L’Inps la iscrisse d’ufficio Avvocatessa fa causa e vince contro l’Istituto
Prima sentenza del genere a Teramo: la professionista non doveva versare i contributi previdenziali richiesti
ROSETO. Un’avvocatessa è stata costretta a rivolgersi a un collega per fare causa all'Inps affinché fosse cancellata dalla gestione separata cui lo stesso istituto aveva proceduto ad iscriverla in modo coattivo. Per questo avrebbe dovuto versare nelle casse Inps i contributi previdenziali nonostante fosse iscritta al proprio albo di appartenenza. Protagonista della vicenda Alessia Ricci, avvocatessa di Alba Adriatica, difesa con successo dal collega Arnaldo Sperandii, di Roseto, il quale ha dovuto contrastare 'Poseidone': questo il nome dell'operazione messa in atto nel 2009 dall'Inps e che è consistita in una serie di accertamenti volti al recupero dell'evasione contributiva, o presunta tale.
Il procedimento si è concluso con la sentenza emessa dal tribunale di Teramo, sezione lavoro, con cui è stato accolto il ricorso e dichiarata l'insussistenza dell'obbligo d'iscrizione della ricorrente alla gestione separata e, conseguentemente, non dovute le somme richieste a tale titolo dall'Inps, annullando il provvedimento notificato ad Alessia Ricci e ordinando all'istituto di previdenza la cancellazione della stessa dalla suddetta gestione dalla data di iscrizione. «Si tratta di un ottimo risultato», è il commento dell'avvocato Sperandii, «in quanto è la prima del genere che viene emessa dal tribunale di Teramo e sarà sicuramente di aiuto per tutti i colleghi che già si trovano o si troveranno ad affrontare questa problematica, nonché per i colleghi che si occuperanno della questione prettamente giudiziaria».

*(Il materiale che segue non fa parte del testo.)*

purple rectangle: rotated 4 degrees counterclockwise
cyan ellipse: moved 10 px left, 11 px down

L'operazione Poseidone ha coinvolto varie categorie di profesionisti (tra cui architetti, commercialisti, ragionieri, ingegneri), i quali si sono visti notificare richieste di pagamenti di contributi e sanzioni. La gestione separata è da considerarsi come una sorta di fondo pensionistico finanziato dai contributi obbligatori dei lavoratori autonomi con lo scopo di assicurare tutela previdenziale alle categorie di lavoratori che fino ad allora ne erano esclusi. «Per quanto riguarda gli avvocati», spiega Arnaldo Sperandii, «non ricorrono i presupposti tassativi richiesti dalla legge per l'iscrizione degli stessi alla gestione separata dell'Inps, in quanto non risulta integrata l'ipotesi prevista di attività il cui esercizio non sia subordinato alla iscrizione di albi professionali, essendo l'esercizio dell'attività di avvocato certamente subordinato alla iscrizione all'albo professionale; tantomeno risulta integrata l'ipotesi di attività non soggette al versamento contributivo, in quanto la cassa di previdenza e assistenza forense imponeva comunque il versamento di contributi integrativi sul reddito prodotto».